Problem E. Split The Tree

Time Limit: 7000/4000 MS (Java/Others)    Memory Limit: 262144/262144 K (Java/Others)
Total Submission(s): 409    Accepted Submission(s): 109

Problem Description

You are given a tree with n vertices, numbered from 1 to n. ith vertex has a value wi
We define the weight of a tree as the number of different vertex value in the tree.
If we delete one edge in the tree, the tree will split into two trees.

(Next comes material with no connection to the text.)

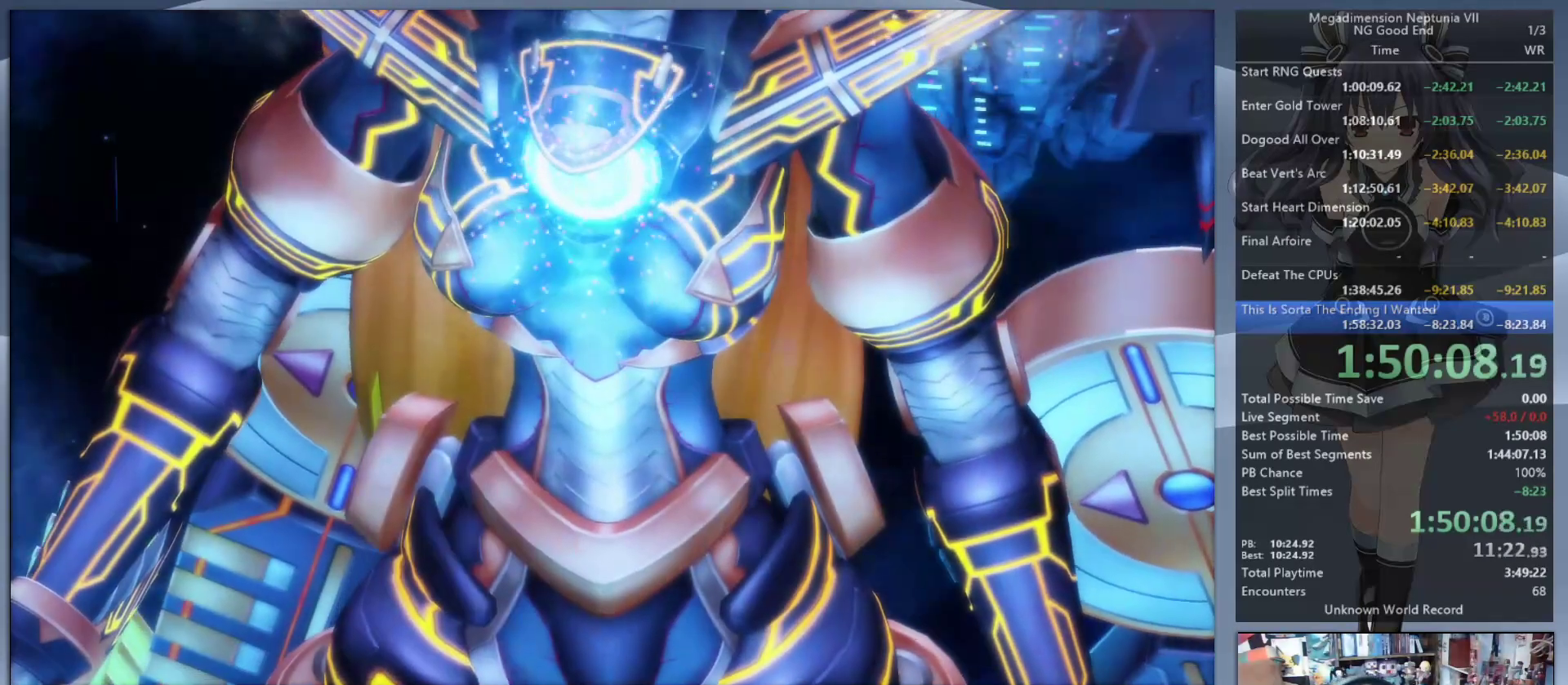
{"buttons": ["L2"], "left_stick": "center", "right_stick": "center", "events": [[33, "CROSS", "down"], [167, "CROSS", "up"], [200, "CROSS", "down"], [300, "CROSS", "up"], [367, "CROSS", "down"], [500, "CROSS", "up"]]}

The score is the sum of these two trees’ weights.
We want the know the maximal score we can get if we delete the edge optimally

 

 

Input

Input is given from Standard Input in the following format:
n
p2 p3 . . . pn
w1 w2 . . . wn
Constraints
2 ≤ n ≤ 100000
1 ≤ pi < i
1 ≤ wi ≤ 100000(1 ≤ i ≤ n), and they are integers
pi means there is a edge between pi and i

 

 

Output

Print one number denotes the maximal score

 

 

Sample Input

3 1 1 1 2 2 3 1 1 1 1 1

 

 

Sample Output

3 2

 

 

Source

2018 东北地区大学生程序设计竞赛

 

#include <bits/stdc++.h>

using namespace std;
const int maxn = 6e5 + 10;
int n;
int val[maxn], dfn[maxn], l[maxn], r[maxn], tot, cnt, nx[maxn], to[maxn], c[maxn], vis[maxn];
vector<int> G[maxn];

struct node {
    int L, R, pos;

    bool operator<(const node &cur) const {
        if (L == cur.L)return R < cur.R;
        return L < cur.L;
    }

} o[maxn];

inline void dfs(int cur, int f) {
    l[cur] = ++tot;
    dfn[tot] = val[cur];
    for (register int i = 0; i < G[cur].size(); ++i) {
        int to = G[cur][i];
        if (to == f)continue;
        dfs(to, cur);
    }
    r[cur] = tot;
}

inline int lowbit(int x) {
    return x & (-x);
}

inline void update(int pos, int val) {
    while (pos <= n) {
        c[pos] += val;
        pos += lowbit(pos);
    }
}

inline int query(int pos) {
    int res = 0;
    while (pos) {
        res += c[pos];
        pos -= lowbit(pos);
    }
    return res;
}

int q[maxn];

int main() {
#ifndef ONLINE_JUDGE
    freopen("1.txt", "r", stdin);
#endif
    while (scanf("%d", &n) != EOF) {
        tot = 0;
        memset(q, 0, sizeof(q));
        for (register int i = 1; i <= n; ++i) {
            G[i].clear();
        }
        for (register int i = 2, pi; i <= n; ++i) {
            scanf("%d", &pi);
            G[pi].emplace_back(i);
            G[i].emplace_back(pi);
        }
        int mx = -1;
        for (register int i = 1; i <= n; ++i) {
            scanf("%d", &val[i]);
            mx = max(mx, val[i]);
        }
        dfs(1, -1);
        cnt = 0;
        for (register int i = 0; i <= mx; ++i) {
            to[i] = 2 * n + 1;
            vis[i] = 0;
        }
        for (register int i = 1; i <= n; ++i) {
            dfn[i + n] = dfn[i];
            o[++cnt] = node{l[i], r[i], i};
            o[++cnt] = node{r[i] + 1, l[i] - 1 + n, i};
        }
        sort(o + 1, o + 1 + cnt);
        n *= 2;

        for (register int i = n; i >= 1; --i) {
            nx[i] = to[dfn[i]];
            to[dfn[i]] = i;
            c[i] = 0;
        }
        for (register int i = 1; i <= n; ++i) {
            if (!vis[dfn[i]]) {
                vis[dfn[i]] = 1;
                update(i, 1);
            }
        }
        int Left = 1, res = 0;
        for (register int i = 1; i <= cnt; ++i) {
            while (Left < o[i].L) {
                if (nx[Left] <= n)update(nx[Left], 1);
                ++Left;
            }
            q[o[i].pos] += query(o[i].R) - query(o[i].L - 1);
            res = max(res, q[o[i].pos]);
        }
        printf("%d\n", res);
    }
    return 0;
}